Charles Atlas wins the "World's Most Perfectly Developed Man" contest sponsored by Physical Culture magazine publisher Bernarr MacFadden. Brooklyn-born Angelo Siciliano, 28, is a former 97-pound weakling who has built himself up with exercises he claims to have developed after watching a lion at the zoo. He will win MacFadden's contest again next year, will open a Manhattan gymnasium in 1926, and by 1927 his Charles Atlas, Ltd., will be taking in $1,000 per day from students who subscribe to his mail-order physical culture course (see Roman, 1929).
Bayonne Times publisher Samuel I. Newhouse persuades his employer Hyman Lazarus to join him in buying a 51 percent interest in the Staten Island Advance for $98,000 (see 1911). Lazarus will sell his stake to Newhouse and two associates in 1924. Newhouse will acquire a 60 percent interest in the Advance that year; he will buy out his associates in 1928 for $198,000; and by 1955 the Newhouse chain will include the Long Island Press, Newark Star-Ledger, Syracuse Post-Standard, Herald-Journal, and Herald-American, St. Louis Globe-Democrat, Portland Oregonian, and Portland (Oregon) Journal.

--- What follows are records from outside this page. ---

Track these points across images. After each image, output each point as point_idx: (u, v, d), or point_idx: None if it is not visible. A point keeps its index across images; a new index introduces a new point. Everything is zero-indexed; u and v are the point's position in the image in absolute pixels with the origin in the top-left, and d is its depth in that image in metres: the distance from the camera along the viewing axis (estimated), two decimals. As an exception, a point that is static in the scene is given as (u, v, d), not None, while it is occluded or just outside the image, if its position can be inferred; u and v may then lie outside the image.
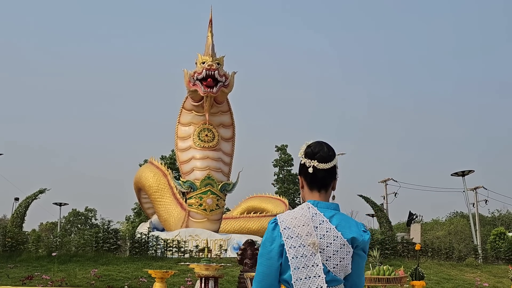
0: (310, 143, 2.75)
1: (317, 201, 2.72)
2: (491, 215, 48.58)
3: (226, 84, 17.53)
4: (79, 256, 15.13)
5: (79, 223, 60.60)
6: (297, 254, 2.59)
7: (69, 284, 11.24)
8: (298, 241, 2.60)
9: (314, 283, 2.55)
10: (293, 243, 2.60)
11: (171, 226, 19.06)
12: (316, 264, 2.56)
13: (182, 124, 18.55)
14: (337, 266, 2.60)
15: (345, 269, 2.64)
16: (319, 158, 2.69)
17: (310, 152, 2.71)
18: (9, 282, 11.23)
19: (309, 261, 2.57)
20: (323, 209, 2.69)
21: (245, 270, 7.43)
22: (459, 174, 27.67)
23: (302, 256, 2.58)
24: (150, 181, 20.93)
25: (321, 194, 2.74)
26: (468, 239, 35.08)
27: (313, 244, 2.57)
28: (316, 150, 2.71)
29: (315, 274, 2.55)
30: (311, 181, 2.73)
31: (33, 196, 19.81)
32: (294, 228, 2.63)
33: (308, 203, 2.71)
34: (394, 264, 12.59)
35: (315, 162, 2.68)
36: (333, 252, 2.59)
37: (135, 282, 11.80)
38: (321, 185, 2.73)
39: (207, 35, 18.54)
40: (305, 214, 2.65)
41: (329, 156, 2.71)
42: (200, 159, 17.95)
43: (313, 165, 2.68)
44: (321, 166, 2.68)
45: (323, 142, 2.76)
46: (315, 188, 2.74)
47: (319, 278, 2.55)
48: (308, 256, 2.57)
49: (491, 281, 15.20)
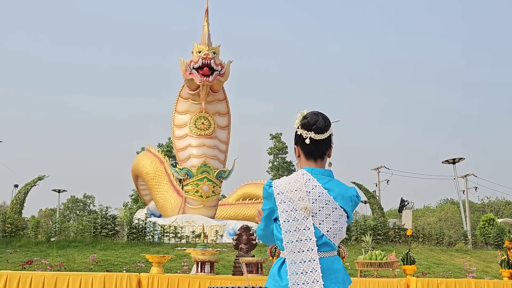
0: (306, 114, 2.75)
1: (312, 168, 2.74)
2: (480, 202, 48.87)
3: (222, 73, 17.49)
4: (77, 241, 15.13)
5: (78, 210, 60.63)
6: (289, 218, 2.61)
7: (68, 268, 11.24)
8: (290, 205, 2.62)
9: (305, 246, 2.57)
10: (286, 207, 2.63)
11: (168, 212, 19.09)
12: (308, 227, 2.59)
13: (179, 112, 18.51)
14: (331, 229, 2.63)
15: (339, 234, 2.67)
16: (316, 129, 2.70)
17: (307, 124, 2.72)
18: (8, 267, 11.23)
19: (300, 224, 2.59)
20: (317, 175, 2.71)
21: (241, 255, 7.44)
22: (450, 162, 27.77)
23: (294, 219, 2.60)
24: (147, 168, 20.94)
25: (317, 162, 2.76)
26: (458, 225, 35.32)
27: (305, 208, 2.60)
28: (313, 121, 2.72)
29: (306, 237, 2.58)
30: (308, 151, 2.75)
31: (32, 183, 19.76)
32: (287, 193, 2.64)
33: (303, 170, 2.74)
34: (386, 249, 12.65)
35: (312, 133, 2.70)
36: (325, 216, 2.62)
37: (132, 266, 11.81)
38: (317, 154, 2.75)
39: (203, 24, 18.45)
40: (298, 180, 2.67)
41: (325, 127, 2.73)
42: (196, 146, 17.93)
43: (309, 136, 2.69)
44: (318, 137, 2.70)
45: (318, 113, 2.75)
46: (311, 157, 2.76)
47: (310, 241, 2.57)
48: (300, 220, 2.60)
49: (480, 265, 15.30)
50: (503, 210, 45.83)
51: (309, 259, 2.54)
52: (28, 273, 6.46)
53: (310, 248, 2.55)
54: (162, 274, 6.75)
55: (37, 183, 19.97)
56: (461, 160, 27.60)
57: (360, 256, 8.87)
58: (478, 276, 12.46)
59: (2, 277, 6.23)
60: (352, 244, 16.51)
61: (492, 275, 13.00)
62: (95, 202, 61.58)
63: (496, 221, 24.30)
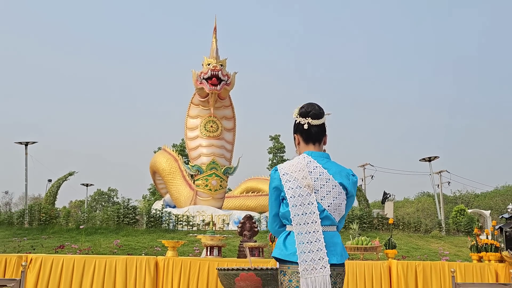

British press lord Alfred C. W. Harmsworth, Viscount Northcliffe, dies at London August 14 at age 57, having ruined his health through megalomania; his younger brother Harold, Viscount Rothermere, survives. New York-born journalist John Jacob Astor, 36, 1st Baron Astor, acquires a 90-percent interest in the Times of London from the Harmsworth estate and enters Parliament as a Unionist; he will control the Times until 1966.